London’s Egg London nightclub in the early hours of July 19.Rob Pinney / Getty Images
But the government held firm. And in mid-July, just as daily cases hit 60,000, they began to decline. More encouraging was data from Scotland, where infections not only began to fall a few weeks before England’s, but were followed by a decline in hospitalizations, too.
This third wave for the U.K. has been nothing like its first two, which caused nearly 130,000 deaths and briefly the world’s highest daily deaths per capita. Whereas January’s peak saw 80,000 daily cases and 1,300 daily deaths, July’s peak of 60,000 daily cases brought no more than 78 deaths in one day.
Experts say this is incontrovertible proof of the vaccines’ power.
Both Scotland and England’s decline followed their respective exits from Euro 2020. During the tournament, men were 30 percent more likely than women to test positive, according to Imperial College London research. This, after weeks in which mostly male fans packed onto trains to travel to stadiums and crammed into pubs to watch games.
Driving cases down further, many experts believe, was a brief spell of fine weather, coupled by hundreds of thousands of children being off from school because of infections or symptoms, or being told to isolate because of close contact with people who had tested positive.
The vaccine has been supplemented, too. The U.K. had two devastating waves in 2020, meaning that today, either by shot or illness, an estimated 90 percent of people have Covid-19 antibodies, according to the Office for National Statistics.
Shoppers on Portobello Road market in London’s Notting Hill on July 31.Niklas Halle’n / AFP via Getty Images
The U.K. is far from out of the woods yet, though
Allowing high numbers of cases to circulate could breed more variants. The publicly funded National Health Service is not at risk of collapse, as was the fear during the height of the pandemic, but some hospitals are under severe pressure as Covid-19 admissions compound backlogs and stresses in other areas.
Furthermore, many experts expect cases to rise again in the fall and winter, when kids return to school and adults huddle indoors to escape the worsening weather and Britain’s long nights.

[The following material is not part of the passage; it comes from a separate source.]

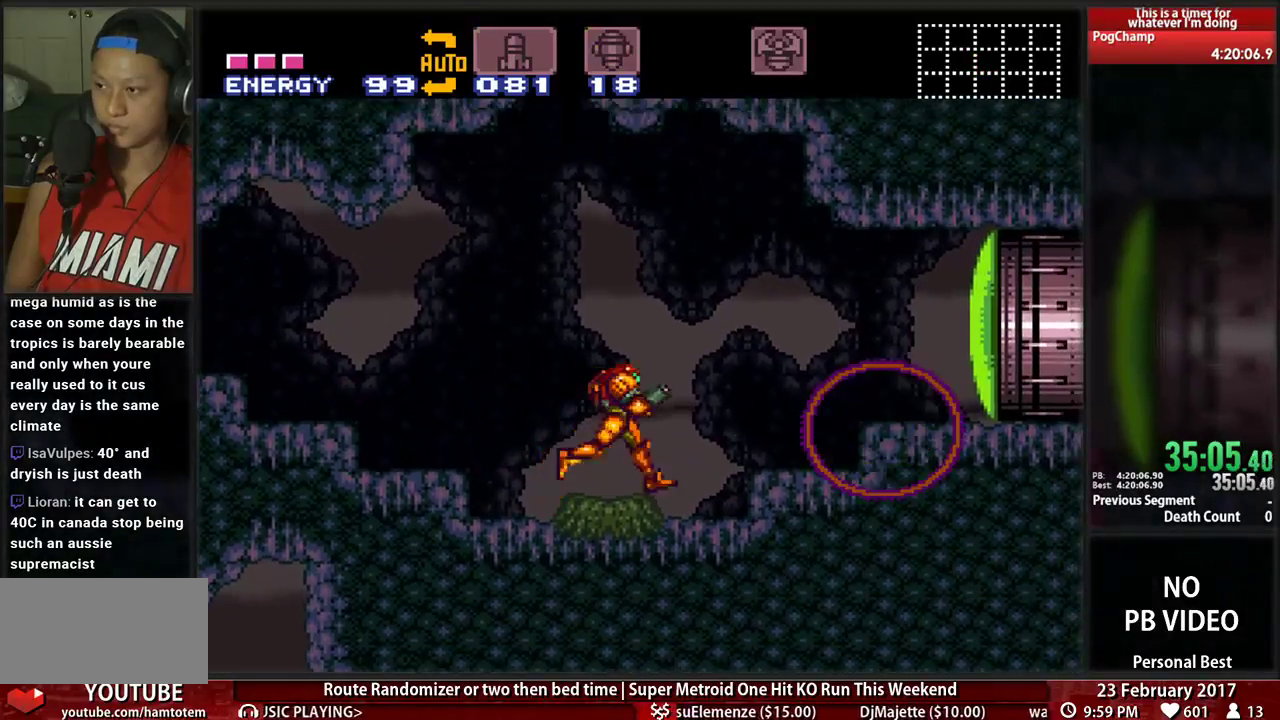
{"dt_ms": 1000, "buttons": ["B", "DPAD_RIGHT"]}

That has set the stage for the latest battleground in the British pandemic: vaccinating children.
The U.K. says children over 12 will only be offered a vaccine if they are vulnerable or live with someone who is. Government advisers say that the risk of side effects, including an inflammation of the heart muscle, is vanishingly small. But so, too, is their risk of serious illness from Covid-19.
Critics say that not vaccinating children leaves a gaping hole in Britain’s wall of herd immunity.
“We should use this precious time to prepare for school openings and vaccinate adolescents,” Deepti Gurdasani, a clinical epidemiologist at Queen Mary University in London, tweeted Monday. “If declines in school attendance and subsequent closures were partly responsible for this drop, they will reverse when schools open.”